Scan the data below and copy each line where "City" occurs.

START Record excerpts

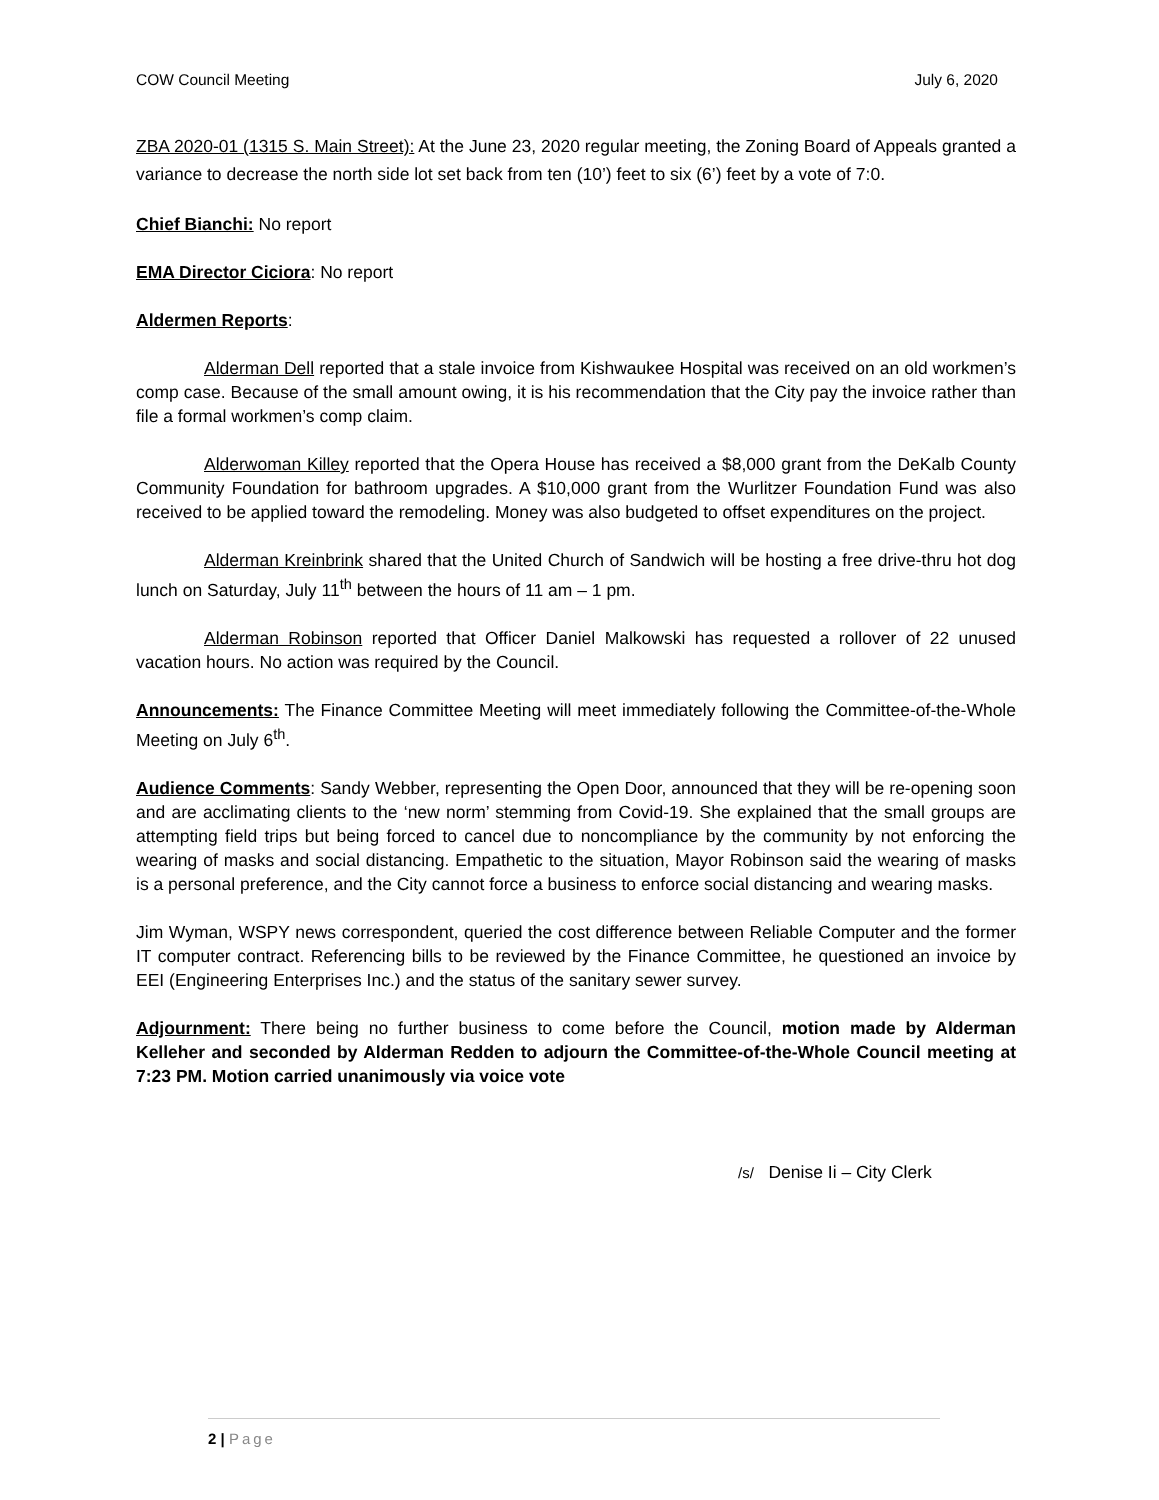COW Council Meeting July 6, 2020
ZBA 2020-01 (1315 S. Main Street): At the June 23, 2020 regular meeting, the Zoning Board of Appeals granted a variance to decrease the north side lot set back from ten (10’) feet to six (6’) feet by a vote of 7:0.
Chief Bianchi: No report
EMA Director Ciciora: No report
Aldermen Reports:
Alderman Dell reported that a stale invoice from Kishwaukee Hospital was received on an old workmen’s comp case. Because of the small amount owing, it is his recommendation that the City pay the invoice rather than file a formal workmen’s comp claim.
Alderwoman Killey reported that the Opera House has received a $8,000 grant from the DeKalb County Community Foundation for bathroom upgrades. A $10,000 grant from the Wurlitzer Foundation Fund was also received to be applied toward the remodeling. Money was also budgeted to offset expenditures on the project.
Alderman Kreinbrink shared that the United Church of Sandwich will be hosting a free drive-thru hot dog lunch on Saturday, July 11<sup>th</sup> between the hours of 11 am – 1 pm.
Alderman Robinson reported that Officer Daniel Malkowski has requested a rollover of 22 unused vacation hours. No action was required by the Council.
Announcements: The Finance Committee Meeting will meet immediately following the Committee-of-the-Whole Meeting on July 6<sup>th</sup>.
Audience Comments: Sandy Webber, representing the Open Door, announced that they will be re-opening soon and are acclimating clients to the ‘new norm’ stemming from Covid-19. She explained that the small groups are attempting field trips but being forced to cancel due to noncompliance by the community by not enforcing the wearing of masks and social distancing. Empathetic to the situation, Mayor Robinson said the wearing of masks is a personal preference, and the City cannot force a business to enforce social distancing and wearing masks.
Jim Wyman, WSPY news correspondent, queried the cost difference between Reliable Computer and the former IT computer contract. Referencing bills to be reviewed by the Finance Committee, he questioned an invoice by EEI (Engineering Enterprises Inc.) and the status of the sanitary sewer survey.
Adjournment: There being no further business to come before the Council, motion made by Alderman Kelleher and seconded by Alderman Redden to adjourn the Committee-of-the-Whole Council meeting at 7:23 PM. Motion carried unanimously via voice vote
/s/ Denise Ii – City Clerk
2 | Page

END Record excerpts

## Your response
Alderman Dell reported that a stale invoice from Kishwaukee Hospital was received on an old workmen’s comp case. Because of the small amount owing, it is his recommendation that the City pay the invoice rather than file a formal workmen’s comp claim.
Audience Comments: Sandy Webber, representing the Open Door, announced that they will be re-opening soon and are acclimating clients to the ‘new norm’ stemming from Covid-19. She explained that the small groups are attempting field trips but being forced to cancel due to noncompliance by the community by not enforcing the wearing of masks and social distancing. Empathetic to the situation, Mayor Robinson said the wearing of masks is a personal preference, and the City cannot force a business to enforce social distancing and wearing masks.
/s/ Denise Ii – City Clerk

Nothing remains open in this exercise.